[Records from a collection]
= = =

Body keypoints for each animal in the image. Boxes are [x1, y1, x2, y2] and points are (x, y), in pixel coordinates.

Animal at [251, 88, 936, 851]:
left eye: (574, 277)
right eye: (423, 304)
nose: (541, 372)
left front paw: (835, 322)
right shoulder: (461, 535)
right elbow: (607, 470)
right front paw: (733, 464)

= = =

* Assignment:
Set down exactly what runs from the line containing "nose: (541, 372)" through the last line above, both lines included.

* Answer section:
nose: (541, 372)
left front paw: (835, 322)
right shoulder: (461, 535)
right elbow: (607, 470)
right front paw: (733, 464)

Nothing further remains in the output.